Dorothy did not look away from her until the woman took a seat in the last pew and folded her hands in her lap with the poise of someone attending a performance she expected to enjoy.

After the service, the fellowship hall filled with casseroles and grief and the repetitive mercy of people who did not know what else to say.

Jolene Marsh found Dorothy near the coffee urns.

Jolene had been Colleen’s best friend since seventh grade. Freckled, sharp-eyed, loyal to the point of recklessness. She looked as if she had aged ten years in three days.

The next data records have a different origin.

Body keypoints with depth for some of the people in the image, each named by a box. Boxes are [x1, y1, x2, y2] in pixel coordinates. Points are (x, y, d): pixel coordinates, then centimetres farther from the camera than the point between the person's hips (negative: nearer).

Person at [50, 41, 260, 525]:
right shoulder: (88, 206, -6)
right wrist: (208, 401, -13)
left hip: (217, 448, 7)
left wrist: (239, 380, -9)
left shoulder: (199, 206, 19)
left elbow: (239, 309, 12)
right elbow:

“Dot,” she said, gripping Dorothy’s forearm, “I need to tell you something.”

Dorothy looked at her.

“About eight weeks ago, Colleen called me late at night. She sounded strange. Scared, maybe. She told me if anything ever happened to her during the birth, I should tell you to check the nursery closet. Behind the baby blankets.”

Dorothy did not react visibly.

“Did she say why?” Dorothy asked.

Jolene shook her head. “No. I thought she was just overwhelmed. I laughed and told her to stop watching crime shows. She didn’t laugh back.”

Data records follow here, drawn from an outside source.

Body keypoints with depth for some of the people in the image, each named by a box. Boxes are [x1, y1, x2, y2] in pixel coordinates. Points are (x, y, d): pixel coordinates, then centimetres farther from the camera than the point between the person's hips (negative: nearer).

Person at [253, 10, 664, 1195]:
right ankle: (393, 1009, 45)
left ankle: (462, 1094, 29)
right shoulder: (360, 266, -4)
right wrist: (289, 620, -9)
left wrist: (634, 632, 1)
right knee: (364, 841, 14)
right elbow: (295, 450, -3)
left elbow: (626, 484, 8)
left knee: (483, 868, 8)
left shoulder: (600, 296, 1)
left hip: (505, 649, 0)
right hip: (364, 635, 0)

Across the room, Grant’s mother, Laurel Ashford, stood in a navy suit with pearls at her throat, speaking quietly to two women Dorothy recognized from the country club. She did not come over. She did not offer comfort. She merely watched Dorothy with the measured stillness of someone preserving information for later use.

That night Dorothy stayed in the guest room at Birchwood Lane, the house Colleen had once described as “too big for two adults but exactly right for chaos.” The nursery was at the end of the upstairs hall, painted a soft sunset yellow Colleen had chosen because she wanted the babies to wake each morning inside something warm.

The house was full of reminders. Colleen’s mug in the drying rack. Colleen’s prenatal vitamins on the kitchen counter. A cardigan draped over the back of a chair. Life paused mid-sentence.

Just after midnight, Dorothy sat upright in bed when she heard a voice through the baby monitor.

It was not the nanny’s voice. The hospital had sent home a temporary night nurse for the first week, and Dorothy already knew her sound.

This voice was younger. Silkier. Familiar in a way Dorothy hated instantly.

“Soon this will all be ours,” the woman whispered. “Just a little more patience.”

A pause. A low laugh.

Then footsteps. A door clicking shut.